The stock market is showing surprising resilience. The gains yesterday occurred despite continued worrisome news out of Europe, and S&P futures suggest only a slightly lower open today.
Italian and Spanish bond yields have eased a bit, but nothing to get excited about. The Spanish 10-year yield is at 6.68%. That is down from a high of 6.78% yesterday, but still up sharply from 6.18% on Friday. The Italian 10-year is at 6.12%, down from a spike to 6.29% yesterday. The bond vigilantes are keeping the pressure on both countries.
These rates matter. Italy is running a fiscal surplus, except for a heavy interest rate burden. Higher rates compound fast and the inability to adequately obtain financing is a major impetus for bailouts.
European stock exchanges are fractionally lower except for Spain's, which is up 1%.
US May retail sales fell 0.2%. That was about in line with expectations, but April was revised to -0.2% from +0.1%. Two straight months of declining retail sales is not what recoveries are supposed to be about. Excluding autos May sales were -0.4% after -0.3% in April. The weakness isn't a temporary fluctuation in auto sales.
May core PPI was up 0.2% and sharply lower energy costs pulled the overall PPI to a -1.0%. Lower gas prices are likely to lead to a decline in May CPI when reported tomorrow. Core rates of inflation are running at 1% to 2% and are not a concern.
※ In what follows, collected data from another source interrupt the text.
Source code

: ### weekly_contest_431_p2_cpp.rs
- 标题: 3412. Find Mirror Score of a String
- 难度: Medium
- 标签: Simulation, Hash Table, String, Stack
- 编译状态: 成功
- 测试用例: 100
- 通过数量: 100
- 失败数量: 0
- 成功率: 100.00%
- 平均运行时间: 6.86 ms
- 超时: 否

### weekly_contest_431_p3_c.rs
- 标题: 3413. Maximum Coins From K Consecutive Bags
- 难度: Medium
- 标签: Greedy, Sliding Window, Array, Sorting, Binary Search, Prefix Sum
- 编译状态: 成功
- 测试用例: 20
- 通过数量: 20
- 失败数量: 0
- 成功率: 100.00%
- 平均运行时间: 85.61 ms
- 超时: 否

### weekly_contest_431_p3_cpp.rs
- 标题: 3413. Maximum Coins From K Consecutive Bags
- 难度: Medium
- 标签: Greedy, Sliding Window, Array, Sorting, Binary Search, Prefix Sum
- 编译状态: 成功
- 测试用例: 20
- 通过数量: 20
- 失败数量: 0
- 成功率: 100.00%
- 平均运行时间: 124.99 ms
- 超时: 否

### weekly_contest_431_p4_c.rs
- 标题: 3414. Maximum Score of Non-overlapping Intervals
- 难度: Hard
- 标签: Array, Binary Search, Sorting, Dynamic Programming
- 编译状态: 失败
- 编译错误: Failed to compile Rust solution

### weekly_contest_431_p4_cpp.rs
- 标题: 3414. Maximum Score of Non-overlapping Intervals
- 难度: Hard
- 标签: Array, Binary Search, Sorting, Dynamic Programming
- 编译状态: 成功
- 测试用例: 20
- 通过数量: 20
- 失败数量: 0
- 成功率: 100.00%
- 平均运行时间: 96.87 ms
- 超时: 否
Second quarter earnings results will start coming out in about three weeks. Estimates have been coming down and the consensus for aggregate S&P 500 companies is now about 4%. That is not particularly inspiring but not bad given current valuations. The concern will be whether growth will continue in the second half of the year. Second quarter real GDP estimates are also coming down, towards 1%. That isn't inspiring either - with no silver lining whatsoever.